- Work order
The required output is a copy of each line in the material below that includes "engagez".
══════════════════════════════
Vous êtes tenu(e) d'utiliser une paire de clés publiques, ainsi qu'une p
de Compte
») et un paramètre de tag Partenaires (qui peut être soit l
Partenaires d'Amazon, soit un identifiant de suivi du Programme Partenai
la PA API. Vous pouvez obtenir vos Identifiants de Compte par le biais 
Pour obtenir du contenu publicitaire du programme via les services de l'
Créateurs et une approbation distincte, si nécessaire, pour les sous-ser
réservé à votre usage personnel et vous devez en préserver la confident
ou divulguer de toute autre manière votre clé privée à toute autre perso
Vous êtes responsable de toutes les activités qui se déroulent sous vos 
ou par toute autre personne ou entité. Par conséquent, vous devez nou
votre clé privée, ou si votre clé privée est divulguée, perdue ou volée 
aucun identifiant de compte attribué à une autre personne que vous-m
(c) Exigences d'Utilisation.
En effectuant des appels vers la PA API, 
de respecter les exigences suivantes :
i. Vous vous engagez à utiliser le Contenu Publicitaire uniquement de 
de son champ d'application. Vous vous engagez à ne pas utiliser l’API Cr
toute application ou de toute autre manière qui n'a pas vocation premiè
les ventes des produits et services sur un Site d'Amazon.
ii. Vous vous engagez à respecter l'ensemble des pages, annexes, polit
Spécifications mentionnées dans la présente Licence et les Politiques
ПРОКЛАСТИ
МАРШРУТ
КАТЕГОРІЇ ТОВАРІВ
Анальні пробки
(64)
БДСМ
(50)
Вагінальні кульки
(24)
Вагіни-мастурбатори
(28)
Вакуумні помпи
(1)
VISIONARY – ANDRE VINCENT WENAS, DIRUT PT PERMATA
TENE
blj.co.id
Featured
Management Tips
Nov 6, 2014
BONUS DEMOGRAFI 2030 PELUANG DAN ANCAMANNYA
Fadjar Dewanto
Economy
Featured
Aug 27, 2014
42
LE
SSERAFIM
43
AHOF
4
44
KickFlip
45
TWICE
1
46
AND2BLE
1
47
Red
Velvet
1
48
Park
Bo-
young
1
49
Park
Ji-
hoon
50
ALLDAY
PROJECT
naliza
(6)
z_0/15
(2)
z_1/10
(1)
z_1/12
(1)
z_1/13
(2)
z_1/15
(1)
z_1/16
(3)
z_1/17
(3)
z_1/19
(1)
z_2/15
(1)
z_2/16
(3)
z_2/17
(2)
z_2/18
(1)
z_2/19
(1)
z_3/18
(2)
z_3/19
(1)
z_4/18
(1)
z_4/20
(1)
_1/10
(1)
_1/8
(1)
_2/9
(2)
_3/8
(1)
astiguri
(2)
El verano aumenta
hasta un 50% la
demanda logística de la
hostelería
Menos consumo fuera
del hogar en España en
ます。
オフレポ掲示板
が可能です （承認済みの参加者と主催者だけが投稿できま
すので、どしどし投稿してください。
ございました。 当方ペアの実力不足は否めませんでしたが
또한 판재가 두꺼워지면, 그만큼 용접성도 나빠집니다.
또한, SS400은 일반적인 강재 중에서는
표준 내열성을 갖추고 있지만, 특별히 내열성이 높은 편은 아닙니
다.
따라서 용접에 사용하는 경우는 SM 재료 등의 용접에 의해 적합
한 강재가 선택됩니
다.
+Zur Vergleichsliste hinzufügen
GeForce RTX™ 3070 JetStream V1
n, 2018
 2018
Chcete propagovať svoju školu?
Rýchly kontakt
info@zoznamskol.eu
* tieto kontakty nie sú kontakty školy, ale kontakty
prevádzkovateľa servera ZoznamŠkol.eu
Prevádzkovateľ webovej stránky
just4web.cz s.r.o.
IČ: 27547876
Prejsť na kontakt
══════════════════════════════
- Task result
i. Vous vous engagez à utiliser le Contenu Publicitaire uniquement de 
de son champ d'application. Vous vous engagez à ne pas utiliser l’API Cr
ii. Vous vous engagez à respecter l'ensemble des pages, annexes, polit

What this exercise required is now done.